The Psychology of the Perfected Self

Hamburger morphing into a salad through technology

The theory of operant conditioning is found in every Psychology 101 textbook: a creature responds to a stimulus with a certain behavior; the behavior is either reinforced or punished; the next behavior depends on the positive or negative response to the previous. Denounced as “manipulative,” psychologist B.F. Skinner’s groundbreaking theory became widely known as “behavior modification,” and was stigmatized as “what not to do” in raising and teaching children.

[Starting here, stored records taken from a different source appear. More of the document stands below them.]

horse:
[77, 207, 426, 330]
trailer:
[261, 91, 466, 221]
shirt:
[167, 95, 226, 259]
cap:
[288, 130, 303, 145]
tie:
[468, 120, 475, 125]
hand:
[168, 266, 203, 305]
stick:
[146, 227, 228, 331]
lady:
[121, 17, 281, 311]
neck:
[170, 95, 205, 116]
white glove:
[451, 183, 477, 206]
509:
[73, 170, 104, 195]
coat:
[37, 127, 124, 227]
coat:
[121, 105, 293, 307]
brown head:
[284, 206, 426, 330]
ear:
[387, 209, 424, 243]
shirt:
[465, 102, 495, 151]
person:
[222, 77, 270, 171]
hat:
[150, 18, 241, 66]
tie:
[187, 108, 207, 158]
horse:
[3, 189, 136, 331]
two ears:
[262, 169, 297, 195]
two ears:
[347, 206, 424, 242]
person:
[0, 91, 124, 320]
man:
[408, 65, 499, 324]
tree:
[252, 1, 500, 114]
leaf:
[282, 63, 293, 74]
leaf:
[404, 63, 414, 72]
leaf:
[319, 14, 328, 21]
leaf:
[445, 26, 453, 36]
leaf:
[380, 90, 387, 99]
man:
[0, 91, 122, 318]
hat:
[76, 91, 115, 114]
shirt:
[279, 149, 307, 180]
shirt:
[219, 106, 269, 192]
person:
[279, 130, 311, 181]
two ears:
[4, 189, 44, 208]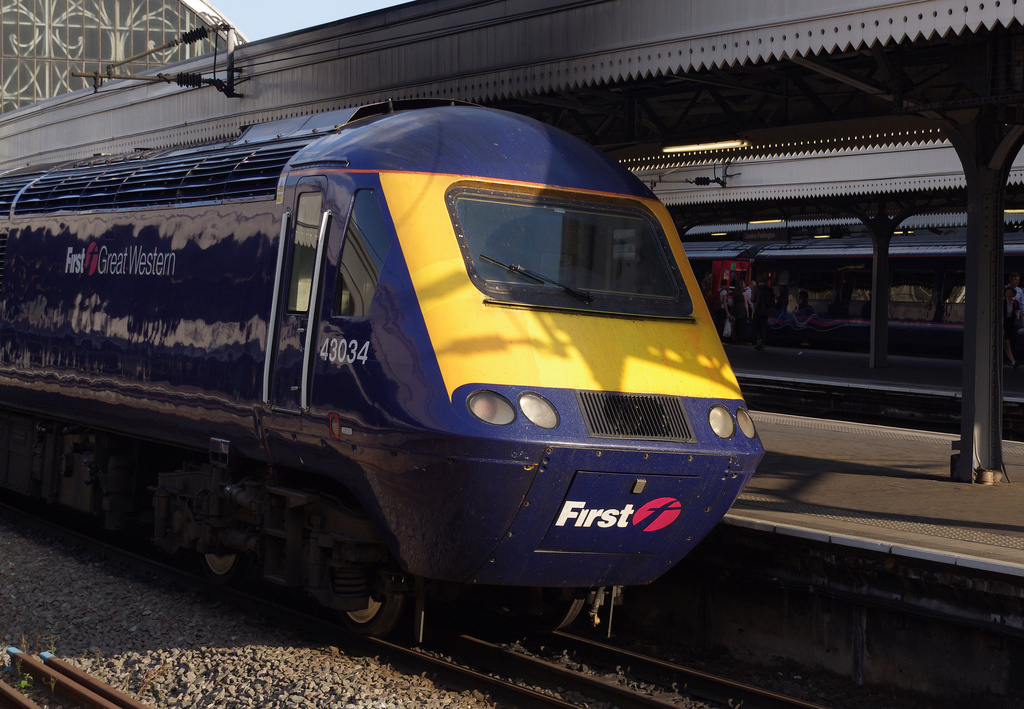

However, David H. Freedman argues that we should be embracing a Skinner-esque regime in order to combat the obesity epidemic:

The specifics may sound familiar: set modest goals (to encourage sustainable progress and frequent reinforcement); rigorously track food intake and weight (precise measurement is key to changing behavior, especially when it comes to eating, since a few bites a day can make the difference between weight loss and weight gain); obtain counseling or coaching (to diagnose what environmental factors are prompting or rewarding certain behaviors); turn to fellow participants for support (little is more reinforcing than encouragement from peers, who can also help with problem-solving); transition to less-calorie-dense foods (to avoid the powerful, immediate reinforcement provided by rich foods); and move your body more often, any way you like (to burn calories in a nonpunishing way).

Apps like Lose It use techniques very similar to ones outlined by Skinner to help people successfully lose weight. Is it worth it? Should we use “outdated” psychology principles to save ourselves?